Se a pessoa reconhecer o que aconteceu na relação e realmente estiver disposta a mudar, muito provavelmente, ela entenderá esse afastamento temporário, mesmo com sofrimento.

COMO LIDAR COM O FIM DE UMA AMIZADE? 

Fato é: o rompimento de uma relação, mesmo de amizade, vai trazer sofrimento. Mas é preciso lembrar que podemos passar por essas quebras sem nos desorganizar, ou nos perdemos de nós. 

Em uma relação tóxica, o que pode ocupar a nossa mente são ideias de que nunca iremos ter uma pessoa tão maravilhosa, que goste tanto da gente, que queira tanto o nosso bem como aquela. Por isso, nos deixamos ser violentadas. É como se aquelas críticas excessivas ou até algum tipo de violência física fosse justificável, “para o nosso bem”. Como se a outra pessoa soubesse mais da vida e da gente do que nós mesmos. 

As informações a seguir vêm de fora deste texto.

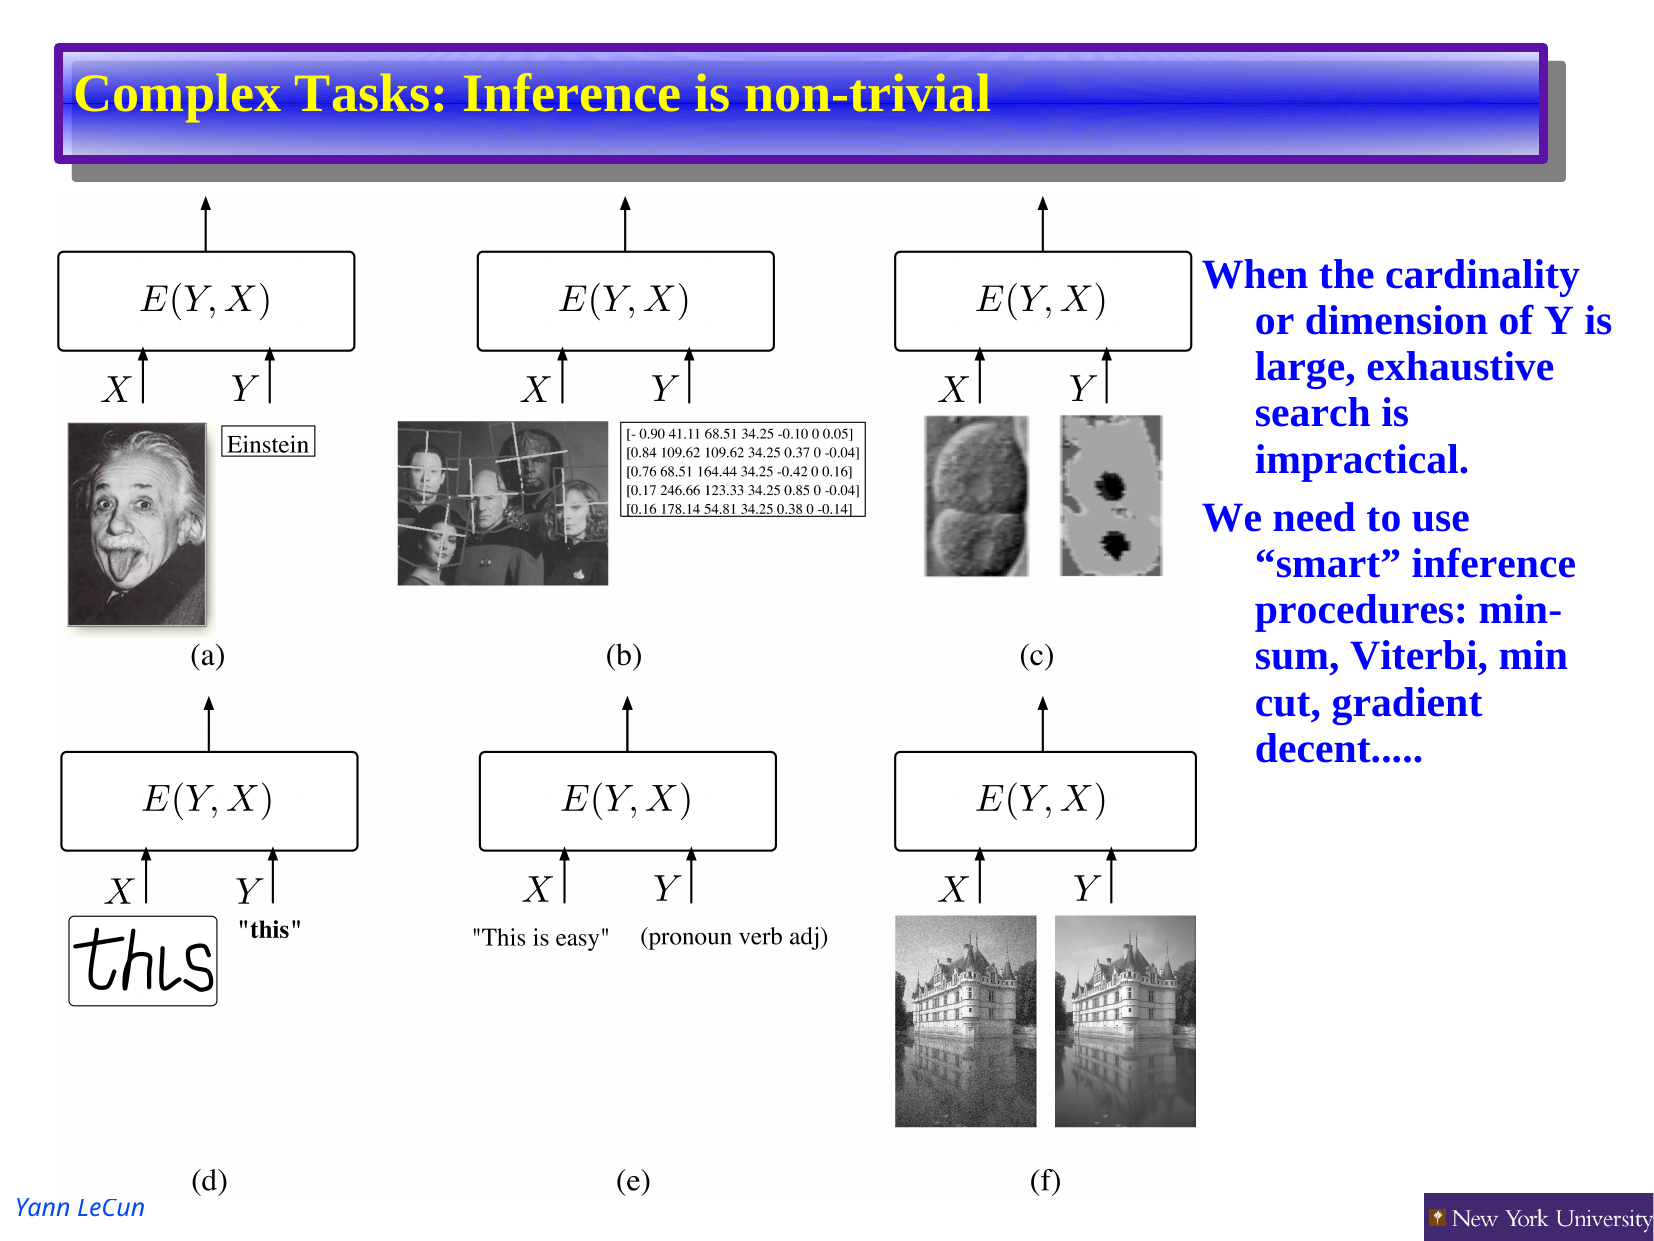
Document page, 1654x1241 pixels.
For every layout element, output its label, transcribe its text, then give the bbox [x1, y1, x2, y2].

text_box When the cardinality or dimension of Y is large, exhaustive search is impractical. We need to use “smart” inference procedures: min-sum, Viterbi, min cut, gradient decent..... [1201, 250, 1616, 1133]
picture [1424, 1193, 1654, 1241]
picture [56, 192, 1198, 1199]
text_box Complex Tasks: Inference is non-trivial [58, 47, 1544, 160]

“Nesse momento, precisamos lembrar que não existe pessoa perfeita e que não precisamos tanto da validação da outra pessoa para que possamos estar no mundo e ser quem somos”, diz. “Se for difícil demais, é sempre bom lembrar que podemos recorrer a um profissional. Sentir mais segurança em ser quem somos, em impor nossas vontades e tomar nossas decisões faz parte de uma vida saudável. Um psicólogo pode auxiliar na construção de uma relação menos tóxica com outros e principalmente consigo mesmo.”